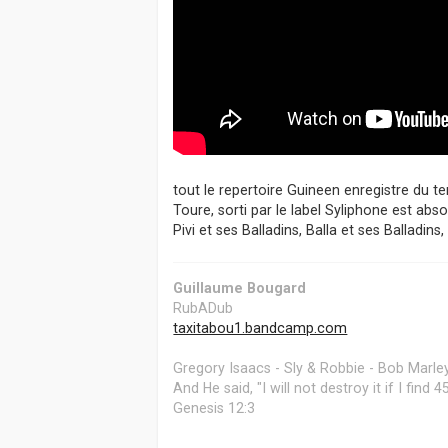
tout le repertoire Guineen enregistre du
Toure, sorti par le label Syliphone est ab
Pivi et ses Balladins, Balla et ses Balladins, 
Guillaume Bougard
RubADub
taxitabou1.bandcamp.com
Gregory Isaacs - Sly & Robbie - Bob Marley
And He said, "I will not destroy it if I find
Genesis 12:3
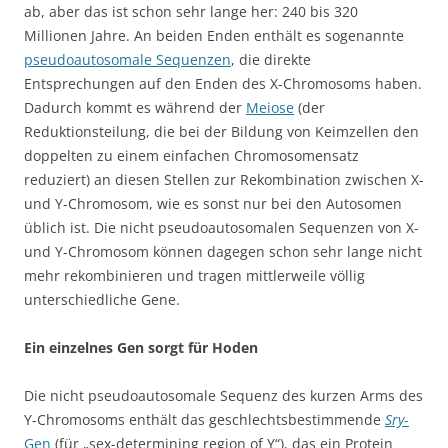
ab, aber das ist schon sehr lange her: 240 bis 320
Millionen Jahre. An beiden Enden enthält es sogenannte
pseudoautosomale Sequenzen
, die direkte
Entsprechungen auf den Enden des X-Chromosoms haben.
Dadurch kommt es während der
Meiose
(der
Reduktionsteilung, die bei der Bildung von Keimzellen den
doppelten zu einem einfachen Chromosomensatz
reduziert) an diesen Stellen zur Rekombination zwischen X-
und Y-Chromosom, wie es sonst nur bei den Autosomen
üblich ist. Die nicht pseudoautosomalen Sequenzen von X-
und Y-Chromosom können dagegen schon sehr lange nicht
mehr rekombinieren und tragen mittlerweile völlig
unterschiedliche Gene.
Ein einzelnes Gen sorgt für Hoden
Die nicht pseudoautosomale Sequenz des kurzen Arms des
Y-Chromosoms enthält das geschlechtsbestimmende
Sry
-
Gen
(für „sex-determining region of Y“), das ein Protein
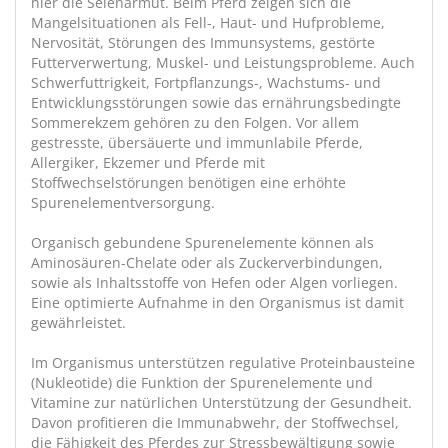
hier die Selenarmut. Beim Pferd zeigen sich die
Mangelsituationen als Fell-, Haut- und Hufprobleme,
Nervosität, Störungen des Immunsystems, gestörte
Futterverwertung, Muskel- und Leistungsprobleme. Auch
Schwerfuttrigkeit, Fortpflanzungs-, Wachstums- und
Entwicklungsstörungen sowie das ernährungsbedingte
Sommerekzem gehören zu den Folgen. Vor allem
gestresste, übersäuerte und immunlabile Pferde,
Allergiker, Ekzemer und Pferde mit
Stoffwechselstörungen benötigen eine erhöhte
Spurenelementversorgung.
Organisch gebundene Spurenelemente können als
Aminosäuren-Chelate oder als Zuckerverbindungen,
sowie als Inhaltsstoffe von Hefen oder Algen vorliegen.
Eine optimierte Aufnahme in den Organismus ist damit
gewährleistet.
Im Organismus unterstützen regulative Proteinbausteine
(Nukleotide) die Funktion der Spurenelemente und
Vitamine zur natürlichen Unterstützung der Gesundheit.
Davon profitieren die Immunabwehr, der Stoffwechsel,
die Fähigkeit des Pferdes zur Stressbewältigung sowie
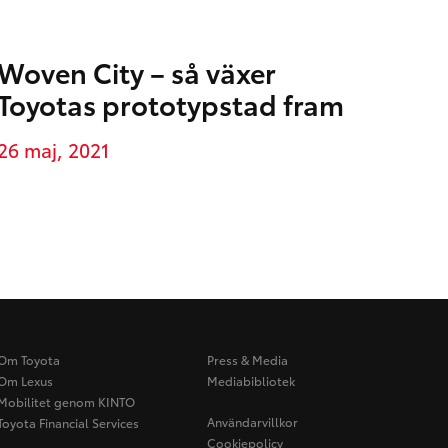
Woven City – så växer
Toyotas prototypstad fram
26 maj, 2021
Om Toyota
Press & Media
Om Lexus
Mediabibliotek
Mobilitet genom KINTO
Användarvillkor
Toyota Financial Services
Cookiepolicy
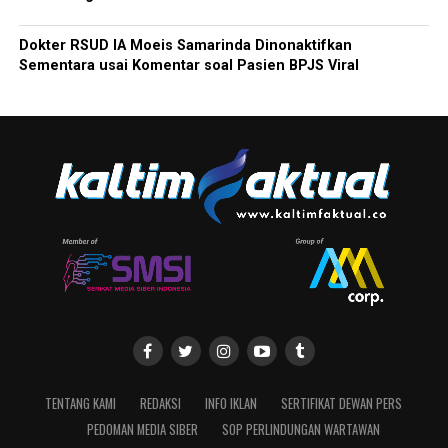
Dokter RSUD IA Moeis Samarinda Dinonaktifkan
Sementara usai Komentar soal Pasien BPJS Viral
TENTANG KAMI
REDAKSI
INFO IKLAN
SERTIFIKAT DEWAN PERS
PEDOMAN MEDIA SIBER
SOP PERLINDUNGAN WARTAWAN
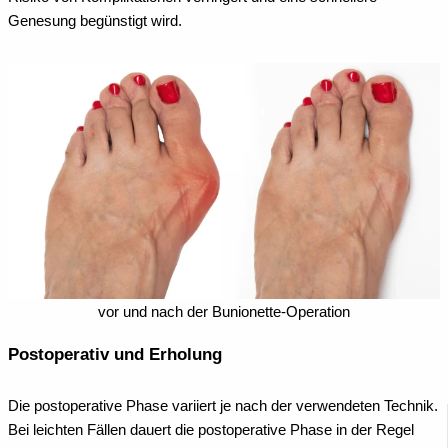
Genesung begünstigt wird.
vor und nach der Bunionette-Operation
Postoperativ und Erholung
Die postoperative Phase variiert je nach der verwendeten Technik.
Bei leichten Fällen dauert die postoperative Phase in der Regel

▶ **Brief**
Copy these entries precisely and drop any picture.

▶ **Response box**
tout le repertoire Guineen enregistre du
Toure, sorti par le label Syliphone est ab
Pivi et ses Balladins, Balla et ses Balladins, 
Guillaume Bougard
RubADub
taxitabou1.bandcamp.com
Gregory Isaacs - Sly & Robbie - Bob Marley
And He said, "I will not destroy it if I find
Genesis 12:3
ab, aber das ist schon sehr lange her: 240 bis 320
Millionen Jahre. An beiden Enden enthält es sogenannte
pseudoautosomale Sequenzen
, die direkte
Entsprechungen auf den Enden des X-Chromosoms haben.
Dadurch kommt es während der
Meiose
(der
Reduktionsteilung, die bei der Bildung von Keimzellen den
doppelten zu einem einfachen Chromosomensatz
reduziert) an diesen Stellen zur Rekombination zwischen X-
und Y-Chromosom, wie es sonst nur bei den Autosomen
üblich ist. Die nicht pseudoautosomalen Sequenzen von X-
und Y-Chromosom können dagegen schon sehr lange nicht
mehr rekombinieren und tragen mittlerweile völlig
unterschiedliche Gene.
Ein einzelnes Gen sorgt für Hoden
Die nicht pseudoautosomale Sequenz des kurzen Arms des
Y-Chromosoms enthält das geschlechtsbestimmende
Sry
-
Gen
(für „sex-determining region of Y“), das ein Protein
hier die Selenarmut. Beim Pferd zeigen sich die
Mangelsituationen als Fell-, Haut- und Hufprobleme,
Nervosität, Störungen des Immunsystems, gestörte
Futterverwertung, Muskel- und Leistungsprobleme. Auch
Schwerfuttrigkeit, Fortpflanzungs-, Wachstums- und
Entwicklungsstörungen sowie das ernährungsbedingte
Sommerekzem gehören zu den Folgen. Vor allem
gestresste, übersäuerte und immunlabile Pferde,
Allergiker, Ekzemer und Pferde mit
Stoffwechselstörungen benötigen eine erhöhte
Spurenelementversorgung.
Organisch gebundene Spurenelemente können als
Aminosäuren-Chelate oder als Zuckerverbindungen,
sowie als Inhaltsstoffe von Hefen oder Algen vorliegen.
Eine optimierte Aufnahme in den Organismus ist damit
gewährleistet.
Im Organismus unterstützen regulative Proteinbausteine
(Nukleotide) die Funktion der Spurenelemente und
Vitamine zur natürlichen Unterstützung der Gesundheit.
Davon profitieren die Immunabwehr, der Stoffwechsel,
die Fähigkeit des Pferdes zur Stressbewältigung sowie
Woven City – så växer
Toyotas prototypstad fram
26 maj, 2021
Om Toyota
Press & Media
Om Lexus
Mediabibliotek
Mobilitet genom KINTO
Användarvillkor
Toyota Financial Services
Cookiepolicy
Dokter RSUD IA Moeis Samarinda Dinonaktifkan
Sementara usai Komentar soal Pasien BPJS Viral
TENTANG KAMI
REDAKSI
INFO IKLAN
SERTIFIKAT DEWAN PERS
PEDOMAN MEDIA SIBER
SOP PERLINDUNGAN WARTAWAN
Genesung begünstigt wird.
vor und nach der Bunionette-Operation
Postoperativ und Erholung
Die postoperative Phase variiert je nach der verwendeten Technik.
Bei leichten Fällen dauert die postoperative Phase in der Regel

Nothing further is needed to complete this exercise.